Sacher: Bezirk Krems - zwei Gendarmerieposten droht die Schließung

Verständnis über Vorstoß der Kremser Stadt-SPÖ zur Schaffung einer Kremser Stadtpolizei

St. Pölten, (SPI) - Auch der Bezirk Krems bleibt von den Kürzungen des Innenministeriums im Bereich der Gendarmerie nicht verschont. So droht ersten Informationen zur Folge den beiden Gendarmerieposten in Mitterarnsdorf und in Lichtenau die Schließung. "Beide Posten sind wichtige Einrichtungen der Gemeinden und für die Sicherheit im Bezirk Krems unverzichtbar. Es ist wirklich nicht einzusehen, dass derart fahrlässig mit der öffentlichen Sicherheit in Niederösterreich umgegangen wird. Weniger Streifenfahrten, weniger Überwachungstätigkeit auf den Straßen, längere Anfahrtswege zu den Einsatzorten und ein "sicherheitspolitisches Niemandsland" vor allem in den ländlichen Regionen sind die Folge", kritisiert der Kremser SP-LAbg. und Klubobmann der NÖ Sozialdemokraten Ewald Sacher.
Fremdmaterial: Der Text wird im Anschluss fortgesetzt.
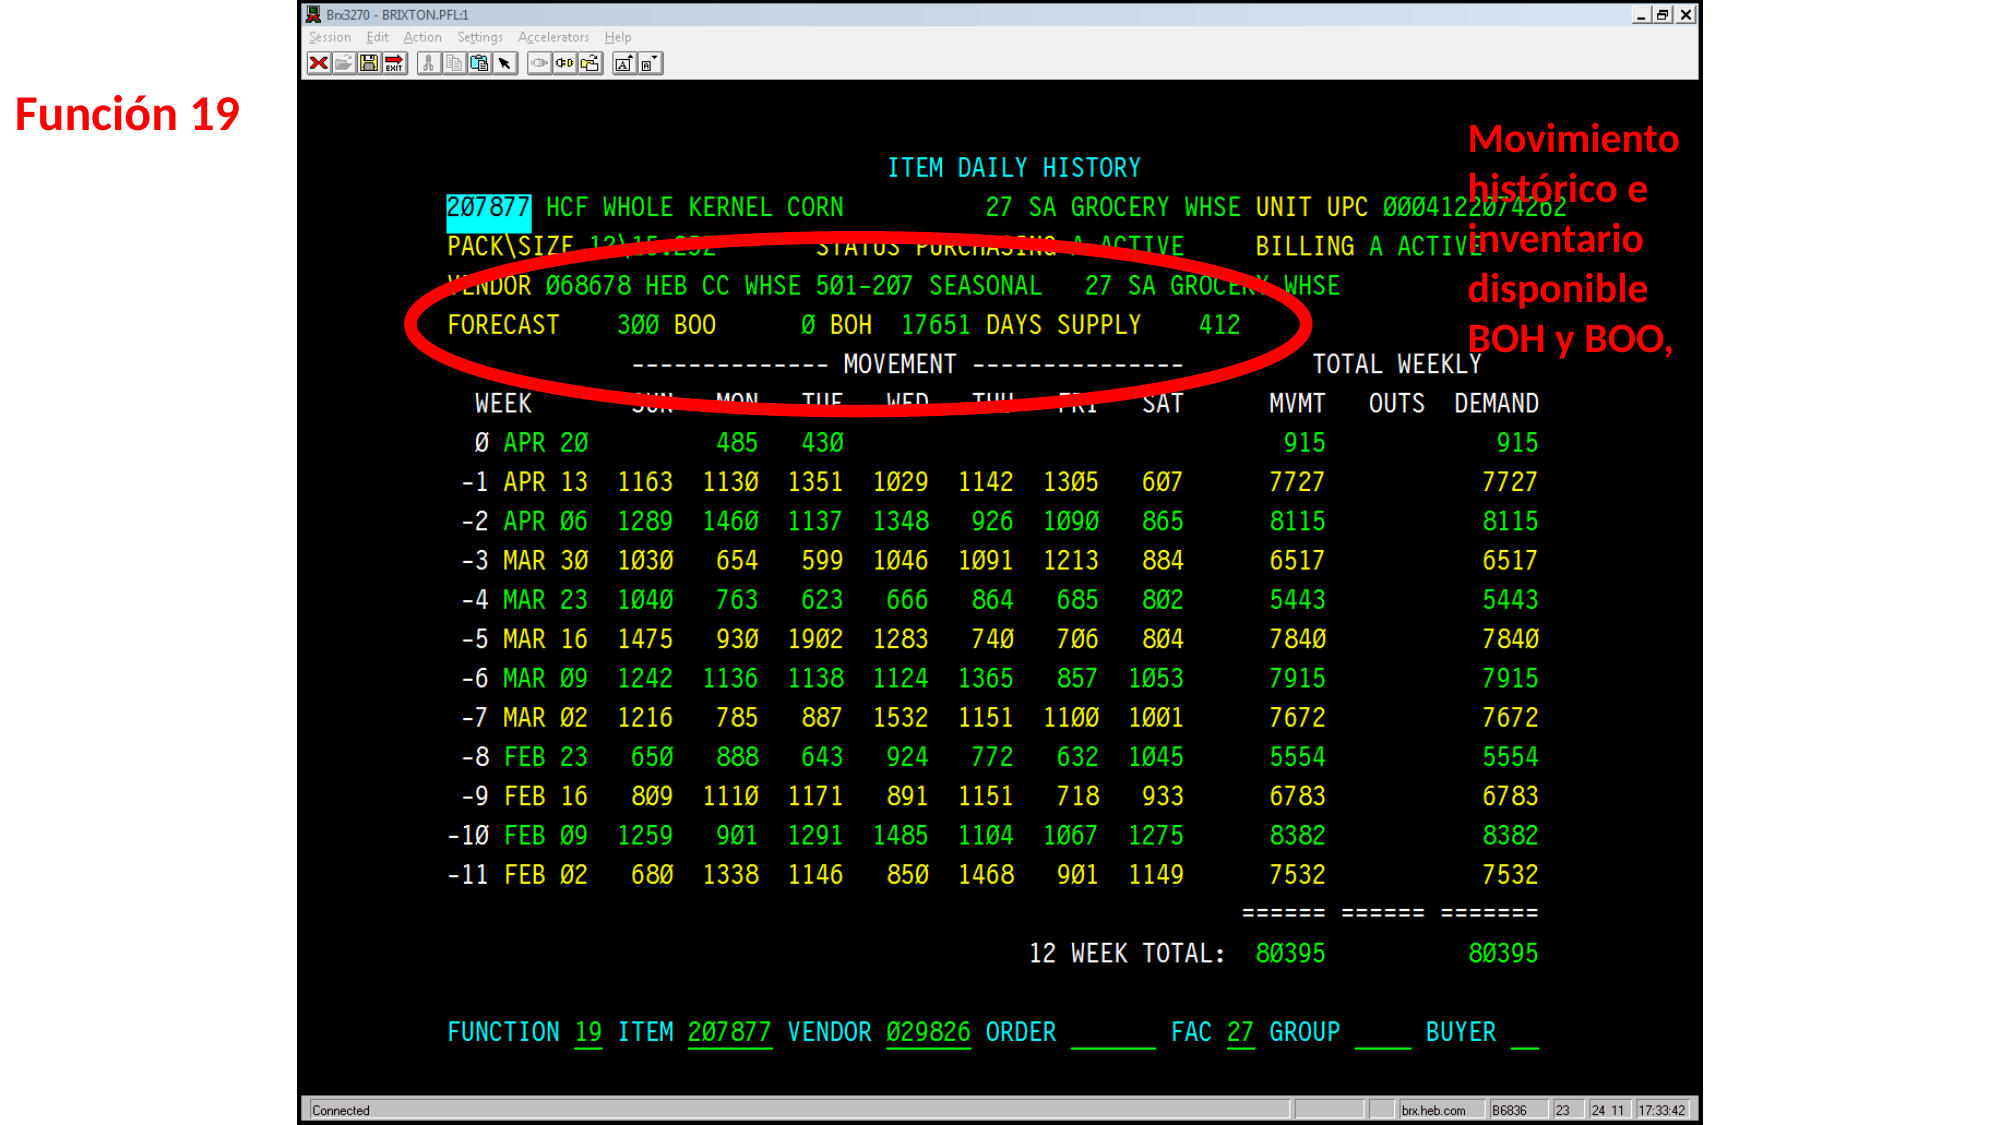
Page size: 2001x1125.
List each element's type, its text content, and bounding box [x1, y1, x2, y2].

picture [297, 0, 1703, 1125]
text_box Función 19 [0, 73, 297, 148]
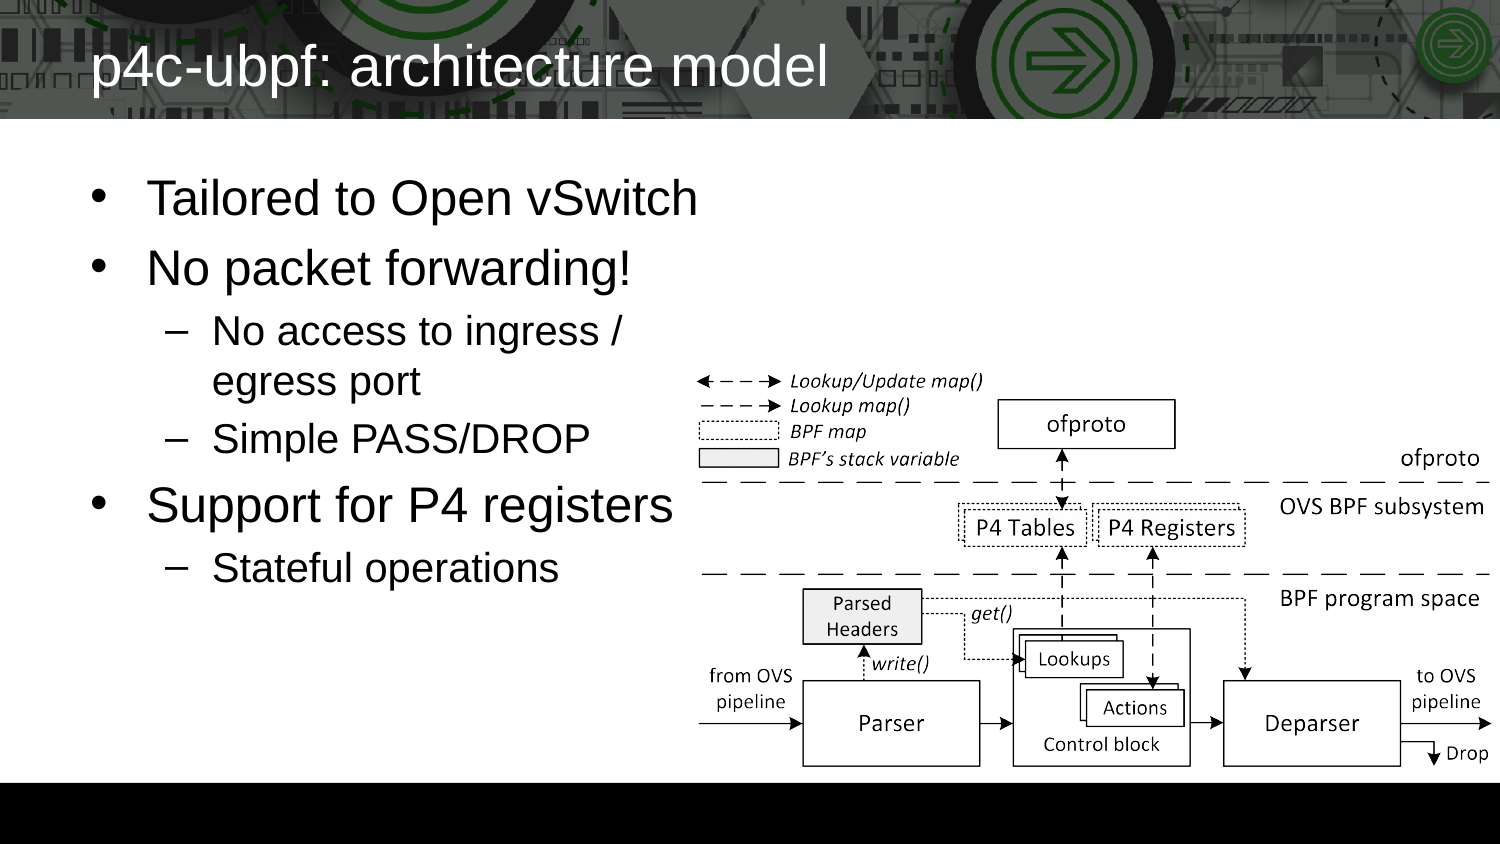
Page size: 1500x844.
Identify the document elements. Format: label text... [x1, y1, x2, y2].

picture [0, 0, 1500, 119]
title p4c-ubpf: architecture model [75, 33, 1425, 93]
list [695, 365, 1492, 768]
text_box Tailored to Open vSwitch No packet forwarding! No access to ingress / egress port Simple PASS/DROP Support for P4 registers Stateful operations [74, 157, 739, 754]
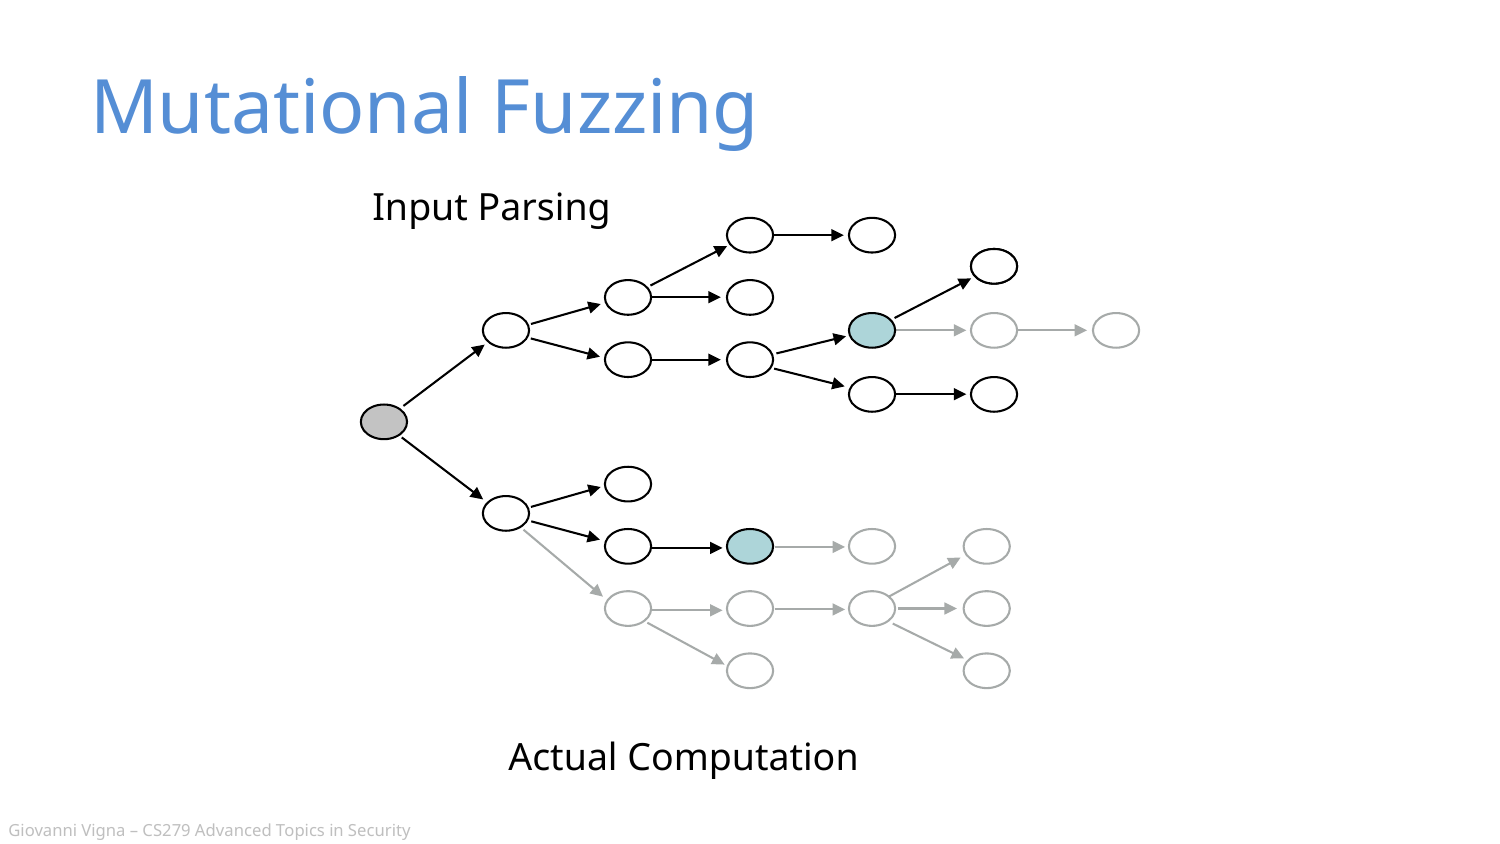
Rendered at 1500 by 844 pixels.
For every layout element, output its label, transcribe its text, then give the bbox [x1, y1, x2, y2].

text_box [403, 344, 485, 407]
text_box [360, 404, 408, 440]
text_box [896, 324, 967, 337]
text_box Actual Computation [503, 727, 865, 783]
text_box [604, 280, 652, 315]
text_box [776, 333, 846, 354]
text_box [773, 228, 844, 242]
text_box [726, 342, 774, 378]
text_box [774, 603, 846, 616]
text_box [401, 437, 484, 500]
text_box [604, 466, 652, 502]
text_box [604, 342, 652, 378]
text_box [530, 338, 600, 360]
text_box [650, 353, 721, 366]
text_box [963, 653, 1010, 689]
text_box [652, 541, 723, 555]
text_box [652, 604, 723, 617]
text_box [726, 591, 774, 626]
text_box [896, 387, 967, 401]
text_box [848, 377, 896, 412]
text_box [963, 591, 1010, 626]
text_box [482, 496, 530, 531]
text_box [523, 529, 603, 597]
text_box [726, 217, 774, 253]
text_box [892, 623, 964, 659]
text_box [848, 591, 896, 626]
text_box [970, 248, 1018, 284]
text_box [726, 280, 774, 315]
text_box [530, 484, 601, 508]
text_box [531, 521, 600, 543]
text_box Input Parsing [367, 177, 617, 233]
text_box [897, 602, 957, 615]
text_box [970, 313, 1018, 348]
text_box [774, 368, 845, 390]
text_box [726, 653, 774, 689]
text_box [848, 313, 896, 348]
text_box [970, 377, 1018, 412]
text_box [604, 529, 652, 564]
text_box [647, 622, 725, 665]
text_box [1092, 313, 1140, 348]
text_box [726, 529, 774, 564]
text_box [774, 540, 846, 554]
text_box [848, 529, 896, 564]
text_box [889, 557, 961, 597]
title Mutational Fuzzing [75, 33, 1425, 175]
text_box [848, 217, 896, 253]
text_box [894, 278, 972, 319]
text_box [530, 301, 601, 325]
text_box [650, 246, 728, 286]
text_box [604, 591, 652, 626]
text_box [1016, 324, 1088, 337]
text_box [482, 313, 530, 348]
text_box [963, 529, 1010, 564]
text_box [650, 290, 721, 304]
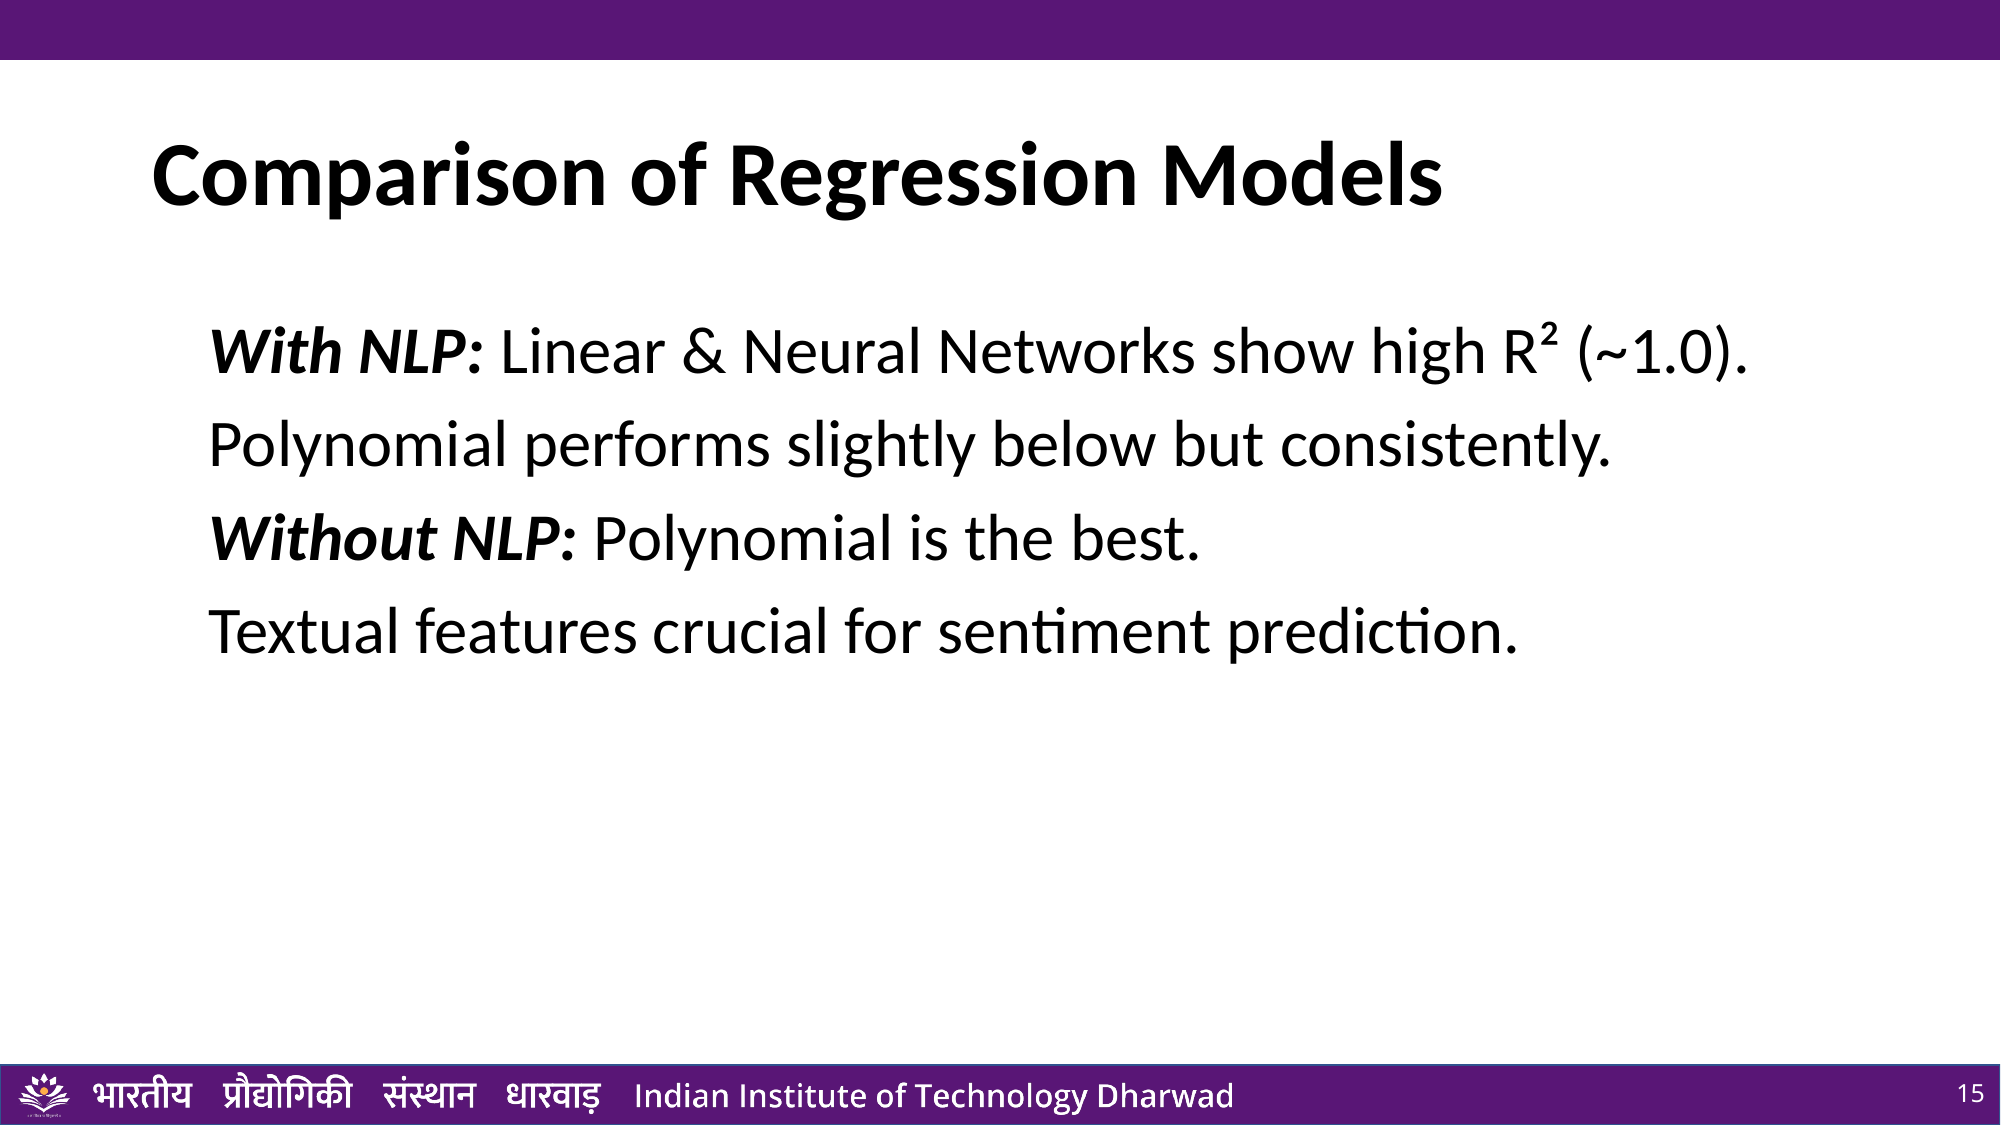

Die SPÖ NÖ spricht jedenfalls weiterhin strikt gegen die Schließung von Gendarmerieposten aus.****

Um diese drohenden Kürzungen im Bereich der Sicherheit zumindest teilweise wettmachen zu können und die Sicherheit im Bereich der Bezirkshauptstadt Krems zu verbessern, regt die SPÖ-Stadtpartei Krems die Schaffung einer Kremser Stadtpolizei an. "Ich habe durchaus Verständnis dafür, dass die Kremser Sozialdemokraten unter Vizebürgermeister Kirschenhofer angesichts der jüngsten Kürzungspläne bei der Gendarmerie, der leider in den letzten Monaten erfolgten personellen Ausdünnung des Gendarmeriepostens Krems und jüngster Vorkommnisse in der Stadt selbst an derartige Einrichtungen denken", so Sacher.